▸ **EXERCISE DESCRIPTION**
With the pictures set aside, write out all of the data exactly as it stands.

▸ **MATERIAL SUPPLIED**
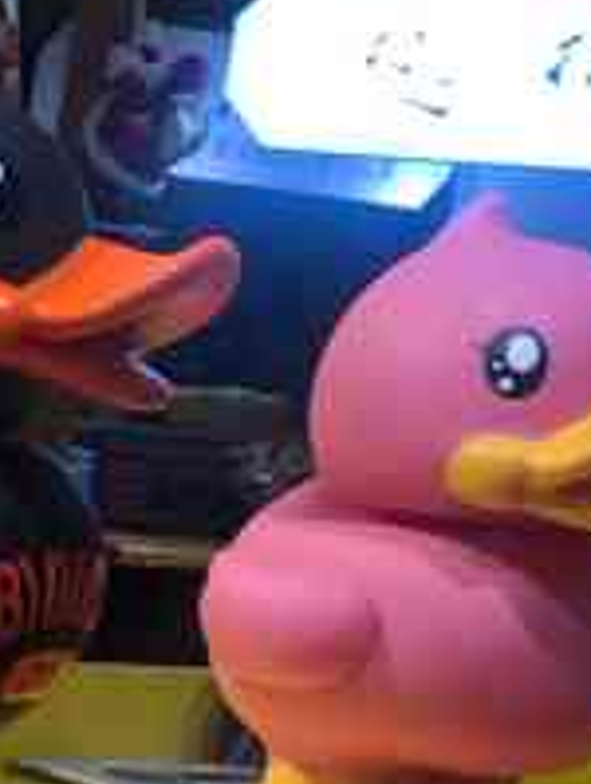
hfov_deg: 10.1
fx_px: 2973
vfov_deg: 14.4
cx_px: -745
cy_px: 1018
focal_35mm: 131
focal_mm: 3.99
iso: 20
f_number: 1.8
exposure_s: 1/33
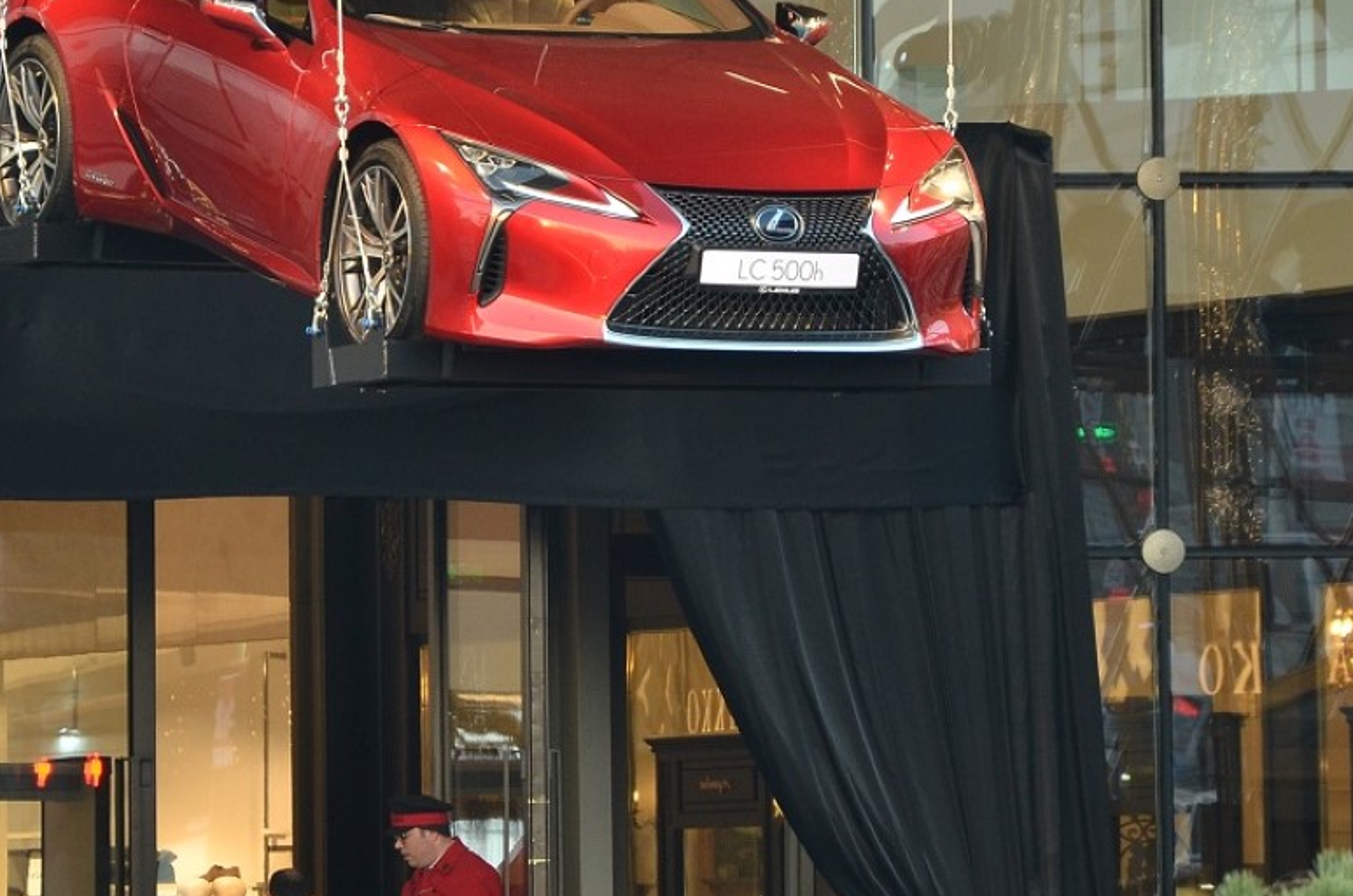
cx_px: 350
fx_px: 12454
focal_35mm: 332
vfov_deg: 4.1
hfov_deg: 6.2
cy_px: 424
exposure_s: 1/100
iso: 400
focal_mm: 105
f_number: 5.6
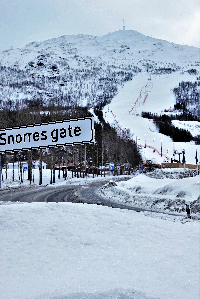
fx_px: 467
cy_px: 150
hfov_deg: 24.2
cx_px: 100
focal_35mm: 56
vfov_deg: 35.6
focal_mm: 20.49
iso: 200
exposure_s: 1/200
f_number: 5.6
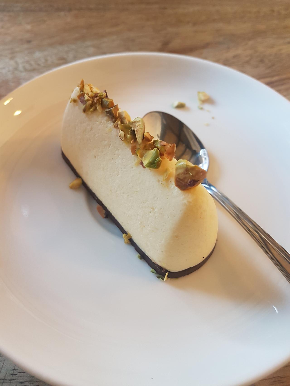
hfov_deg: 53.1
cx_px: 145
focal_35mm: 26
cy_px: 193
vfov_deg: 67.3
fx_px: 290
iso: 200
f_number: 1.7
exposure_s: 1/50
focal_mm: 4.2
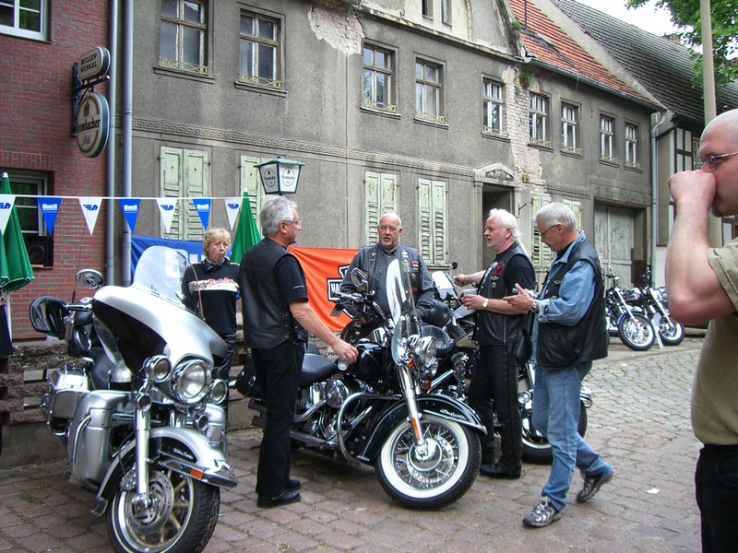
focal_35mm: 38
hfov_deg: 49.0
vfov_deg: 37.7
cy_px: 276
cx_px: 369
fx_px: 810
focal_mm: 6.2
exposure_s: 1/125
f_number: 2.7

▸ **YOUR RESPONSE**
hfov_deg: 10.1
fx_px: 2973
vfov_deg: 14.4
cx_px: -745
cy_px: 1018
focal_35mm: 131
focal_mm: 3.99
iso: 20
f_number: 1.8
exposure_s: 1/33
cx_px: 350
fx_px: 12454
focal_35mm: 332
vfov_deg: 4.1
hfov_deg: 6.2
cy_px: 424
exposure_s: 1/100
iso: 400
focal_mm: 105
f_number: 5.6
fx_px: 467
cy_px: 150
hfov_deg: 24.2
cx_px: 100
focal_35mm: 56
vfov_deg: 35.6
focal_mm: 20.49
iso: 200
exposure_s: 1/200
f_number: 5.6
hfov_deg: 53.1
cx_px: 145
focal_35mm: 26
cy_px: 193
vfov_deg: 67.3
fx_px: 290
iso: 200
f_number: 1.7
exposure_s: 1/50
focal_mm: 4.2
focal_35mm: 38
hfov_deg: 49.0
vfov_deg: 37.7
cy_px: 276
cx_px: 369
fx_px: 810
focal_mm: 6.2
exposure_s: 1/125
f_number: 2.7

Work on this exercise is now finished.